▸ **Material provided**:

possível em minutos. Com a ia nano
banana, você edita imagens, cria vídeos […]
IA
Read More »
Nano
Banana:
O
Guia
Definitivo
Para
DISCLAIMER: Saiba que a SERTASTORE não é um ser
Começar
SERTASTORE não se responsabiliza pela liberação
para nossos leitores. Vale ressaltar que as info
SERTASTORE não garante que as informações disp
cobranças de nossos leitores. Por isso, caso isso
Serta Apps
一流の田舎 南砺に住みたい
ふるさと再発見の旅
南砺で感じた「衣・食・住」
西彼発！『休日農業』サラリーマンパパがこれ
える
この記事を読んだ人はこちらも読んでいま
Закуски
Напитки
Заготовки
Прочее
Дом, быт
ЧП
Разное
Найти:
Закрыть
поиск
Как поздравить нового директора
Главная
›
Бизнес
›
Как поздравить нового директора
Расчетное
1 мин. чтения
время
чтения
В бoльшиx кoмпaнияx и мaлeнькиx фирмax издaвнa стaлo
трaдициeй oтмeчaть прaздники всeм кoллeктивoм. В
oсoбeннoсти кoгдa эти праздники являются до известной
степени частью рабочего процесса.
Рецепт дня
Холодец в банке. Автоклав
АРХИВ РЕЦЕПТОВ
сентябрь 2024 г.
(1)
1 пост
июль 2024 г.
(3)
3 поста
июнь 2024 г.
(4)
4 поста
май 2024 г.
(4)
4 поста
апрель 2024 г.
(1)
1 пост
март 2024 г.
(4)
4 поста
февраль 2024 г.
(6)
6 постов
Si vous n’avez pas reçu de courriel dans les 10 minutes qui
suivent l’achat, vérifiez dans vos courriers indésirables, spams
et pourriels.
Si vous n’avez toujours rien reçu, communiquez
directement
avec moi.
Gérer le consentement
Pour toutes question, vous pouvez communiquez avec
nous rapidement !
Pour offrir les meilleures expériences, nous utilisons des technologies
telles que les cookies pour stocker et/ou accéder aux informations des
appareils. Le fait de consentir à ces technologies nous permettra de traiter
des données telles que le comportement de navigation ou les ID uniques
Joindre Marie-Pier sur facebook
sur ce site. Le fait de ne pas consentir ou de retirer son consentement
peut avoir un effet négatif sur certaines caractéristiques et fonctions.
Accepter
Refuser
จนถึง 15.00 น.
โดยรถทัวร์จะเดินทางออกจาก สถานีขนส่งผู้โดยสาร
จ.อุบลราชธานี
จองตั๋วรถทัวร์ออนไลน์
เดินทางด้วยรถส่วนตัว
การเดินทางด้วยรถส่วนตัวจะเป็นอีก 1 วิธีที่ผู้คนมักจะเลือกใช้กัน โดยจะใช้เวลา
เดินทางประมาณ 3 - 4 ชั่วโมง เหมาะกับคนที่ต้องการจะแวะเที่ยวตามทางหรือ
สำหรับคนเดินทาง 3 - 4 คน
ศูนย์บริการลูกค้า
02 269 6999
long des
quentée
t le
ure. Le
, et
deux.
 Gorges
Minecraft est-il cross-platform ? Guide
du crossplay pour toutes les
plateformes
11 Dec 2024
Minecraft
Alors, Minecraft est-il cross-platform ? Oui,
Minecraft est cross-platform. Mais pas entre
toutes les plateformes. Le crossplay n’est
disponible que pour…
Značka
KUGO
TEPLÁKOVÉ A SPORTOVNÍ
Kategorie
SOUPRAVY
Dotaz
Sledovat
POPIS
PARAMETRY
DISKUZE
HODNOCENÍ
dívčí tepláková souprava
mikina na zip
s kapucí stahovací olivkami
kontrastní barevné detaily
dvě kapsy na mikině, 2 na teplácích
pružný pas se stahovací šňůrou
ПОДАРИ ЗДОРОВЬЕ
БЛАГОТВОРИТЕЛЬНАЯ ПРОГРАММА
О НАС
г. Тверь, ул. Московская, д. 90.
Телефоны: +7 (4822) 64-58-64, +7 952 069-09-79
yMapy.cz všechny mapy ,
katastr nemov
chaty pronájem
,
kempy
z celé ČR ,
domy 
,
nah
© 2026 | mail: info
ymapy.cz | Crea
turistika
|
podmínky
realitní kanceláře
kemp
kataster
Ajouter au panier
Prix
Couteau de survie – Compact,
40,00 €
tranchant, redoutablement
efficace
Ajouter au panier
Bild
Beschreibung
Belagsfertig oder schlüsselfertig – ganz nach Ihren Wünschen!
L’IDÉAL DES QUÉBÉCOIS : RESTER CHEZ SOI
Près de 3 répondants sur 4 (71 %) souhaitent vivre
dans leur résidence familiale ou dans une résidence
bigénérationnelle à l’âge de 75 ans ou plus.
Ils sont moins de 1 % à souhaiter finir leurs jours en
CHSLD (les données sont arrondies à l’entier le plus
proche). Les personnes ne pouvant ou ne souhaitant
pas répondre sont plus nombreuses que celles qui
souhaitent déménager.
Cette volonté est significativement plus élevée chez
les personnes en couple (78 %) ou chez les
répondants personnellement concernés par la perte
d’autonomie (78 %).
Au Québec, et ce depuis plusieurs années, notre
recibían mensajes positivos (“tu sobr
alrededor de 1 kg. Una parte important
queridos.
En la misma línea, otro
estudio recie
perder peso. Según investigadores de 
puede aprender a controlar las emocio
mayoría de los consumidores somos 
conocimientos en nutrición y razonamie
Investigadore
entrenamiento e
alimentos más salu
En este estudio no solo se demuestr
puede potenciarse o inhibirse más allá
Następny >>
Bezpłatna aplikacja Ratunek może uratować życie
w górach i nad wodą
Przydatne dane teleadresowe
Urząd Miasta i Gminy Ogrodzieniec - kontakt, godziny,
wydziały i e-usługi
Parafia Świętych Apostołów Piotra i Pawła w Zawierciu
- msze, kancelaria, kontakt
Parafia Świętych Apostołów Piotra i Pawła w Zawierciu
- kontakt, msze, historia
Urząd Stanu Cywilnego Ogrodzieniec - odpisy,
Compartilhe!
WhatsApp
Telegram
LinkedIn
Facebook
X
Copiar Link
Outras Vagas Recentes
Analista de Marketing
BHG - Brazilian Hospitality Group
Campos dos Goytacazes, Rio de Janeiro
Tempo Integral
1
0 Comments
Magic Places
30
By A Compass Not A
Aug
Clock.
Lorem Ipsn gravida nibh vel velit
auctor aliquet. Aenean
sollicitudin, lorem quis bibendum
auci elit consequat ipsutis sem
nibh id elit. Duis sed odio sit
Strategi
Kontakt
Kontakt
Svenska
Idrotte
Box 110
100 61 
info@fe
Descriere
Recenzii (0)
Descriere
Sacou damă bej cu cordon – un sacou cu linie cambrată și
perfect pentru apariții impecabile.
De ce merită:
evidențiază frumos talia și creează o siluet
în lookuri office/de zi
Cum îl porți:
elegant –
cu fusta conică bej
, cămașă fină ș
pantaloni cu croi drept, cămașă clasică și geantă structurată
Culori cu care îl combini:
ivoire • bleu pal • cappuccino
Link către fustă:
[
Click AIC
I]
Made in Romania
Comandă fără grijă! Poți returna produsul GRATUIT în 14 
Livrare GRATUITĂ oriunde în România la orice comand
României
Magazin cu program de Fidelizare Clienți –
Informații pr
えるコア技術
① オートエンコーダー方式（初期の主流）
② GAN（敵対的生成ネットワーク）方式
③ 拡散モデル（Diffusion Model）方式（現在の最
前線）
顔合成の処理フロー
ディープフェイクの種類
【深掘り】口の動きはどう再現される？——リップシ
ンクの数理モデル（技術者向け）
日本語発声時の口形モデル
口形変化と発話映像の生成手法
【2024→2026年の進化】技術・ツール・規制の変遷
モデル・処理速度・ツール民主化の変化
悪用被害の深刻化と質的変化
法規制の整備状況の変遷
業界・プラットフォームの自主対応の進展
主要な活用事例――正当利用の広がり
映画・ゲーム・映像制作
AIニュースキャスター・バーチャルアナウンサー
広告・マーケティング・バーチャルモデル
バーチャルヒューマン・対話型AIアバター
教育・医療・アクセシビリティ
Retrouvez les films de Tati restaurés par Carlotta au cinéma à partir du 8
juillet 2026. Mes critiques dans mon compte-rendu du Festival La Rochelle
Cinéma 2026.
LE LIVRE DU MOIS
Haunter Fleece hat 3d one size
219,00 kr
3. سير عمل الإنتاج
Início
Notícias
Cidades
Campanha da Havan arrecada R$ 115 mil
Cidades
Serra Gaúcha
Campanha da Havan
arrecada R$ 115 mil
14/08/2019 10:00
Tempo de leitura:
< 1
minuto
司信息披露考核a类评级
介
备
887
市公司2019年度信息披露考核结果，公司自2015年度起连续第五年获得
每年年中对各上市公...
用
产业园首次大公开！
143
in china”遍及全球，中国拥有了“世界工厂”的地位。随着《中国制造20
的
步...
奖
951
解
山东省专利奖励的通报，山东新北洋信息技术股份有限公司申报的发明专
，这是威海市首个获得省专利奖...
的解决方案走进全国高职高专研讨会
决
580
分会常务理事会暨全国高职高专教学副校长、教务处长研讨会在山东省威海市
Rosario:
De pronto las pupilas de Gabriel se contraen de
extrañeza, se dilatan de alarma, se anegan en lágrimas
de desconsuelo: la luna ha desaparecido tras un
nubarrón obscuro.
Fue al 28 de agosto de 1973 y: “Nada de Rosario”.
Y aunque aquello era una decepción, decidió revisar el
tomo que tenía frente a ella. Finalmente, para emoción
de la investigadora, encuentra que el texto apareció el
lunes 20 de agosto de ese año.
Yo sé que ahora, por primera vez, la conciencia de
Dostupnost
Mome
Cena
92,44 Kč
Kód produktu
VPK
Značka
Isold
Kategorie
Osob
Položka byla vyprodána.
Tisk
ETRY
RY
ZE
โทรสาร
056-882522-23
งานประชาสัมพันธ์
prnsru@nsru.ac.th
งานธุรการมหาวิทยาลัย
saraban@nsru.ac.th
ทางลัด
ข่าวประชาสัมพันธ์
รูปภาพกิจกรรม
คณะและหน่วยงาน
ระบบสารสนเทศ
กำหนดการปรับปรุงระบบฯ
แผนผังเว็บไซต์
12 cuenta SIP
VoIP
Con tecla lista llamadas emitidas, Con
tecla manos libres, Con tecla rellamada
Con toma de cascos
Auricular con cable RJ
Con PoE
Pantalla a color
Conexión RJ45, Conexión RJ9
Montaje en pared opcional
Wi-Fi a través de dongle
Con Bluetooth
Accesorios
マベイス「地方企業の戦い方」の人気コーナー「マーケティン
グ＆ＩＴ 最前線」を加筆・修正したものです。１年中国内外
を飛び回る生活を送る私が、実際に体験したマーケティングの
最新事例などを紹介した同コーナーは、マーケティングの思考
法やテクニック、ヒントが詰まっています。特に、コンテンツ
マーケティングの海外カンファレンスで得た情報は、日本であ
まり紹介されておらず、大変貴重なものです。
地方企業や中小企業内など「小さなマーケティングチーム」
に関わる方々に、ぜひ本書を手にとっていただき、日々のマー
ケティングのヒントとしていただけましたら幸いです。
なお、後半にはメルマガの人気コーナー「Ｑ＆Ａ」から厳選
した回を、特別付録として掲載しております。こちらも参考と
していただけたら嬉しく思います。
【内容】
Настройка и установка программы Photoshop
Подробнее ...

▸ **What the task requires**: The lines above that hold "consentir" are the result; show every one of them.

▸ **Expected output**:
appareils. Le fait de consentir à ces technologies nous permettra de traiter
sur ce site. Le fait de ne pas consentir ou de retirer son consentement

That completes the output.